◆ Data shown:
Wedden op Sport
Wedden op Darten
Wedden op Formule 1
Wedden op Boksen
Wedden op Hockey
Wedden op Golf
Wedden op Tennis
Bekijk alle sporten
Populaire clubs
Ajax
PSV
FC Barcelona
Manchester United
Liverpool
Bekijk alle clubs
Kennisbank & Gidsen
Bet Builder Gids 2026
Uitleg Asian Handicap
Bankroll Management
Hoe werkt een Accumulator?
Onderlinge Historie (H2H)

--

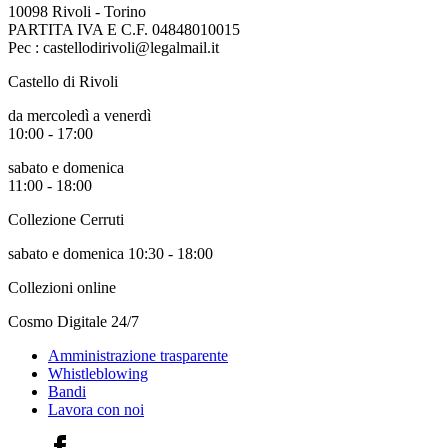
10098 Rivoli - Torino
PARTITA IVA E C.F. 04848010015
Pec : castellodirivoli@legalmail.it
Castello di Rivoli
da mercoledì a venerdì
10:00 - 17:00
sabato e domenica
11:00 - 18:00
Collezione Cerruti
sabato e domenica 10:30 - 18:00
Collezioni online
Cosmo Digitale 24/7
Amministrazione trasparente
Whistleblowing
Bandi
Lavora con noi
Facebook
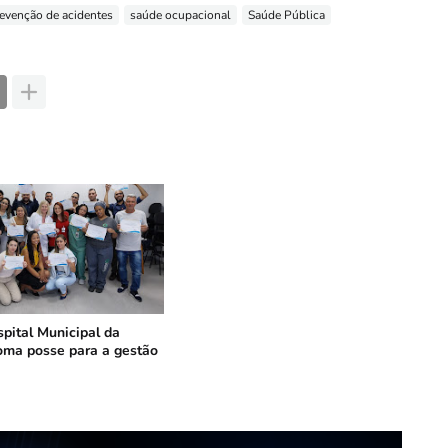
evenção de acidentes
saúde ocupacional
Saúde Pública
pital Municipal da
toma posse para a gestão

◆ Work task:
Return word for word the lines above from the line with "Wedden op Golf" to the line with "Onderlinge Historie (H2H)", including both and leaving out all others.

◆ Task output:
Wedden op Golf
Wedden op Tennis
Bekijk alle sporten
Populaire clubs
Ajax
PSV
FC Barcelona
Manchester United
Liverpool
Bekijk alle clubs
Kennisbank & Gidsen
Bet Builder Gids 2026
Uitleg Asian Handicap
Bankroll Management
Hoe werkt een Accumulator?
Onderlinge Historie (H2H)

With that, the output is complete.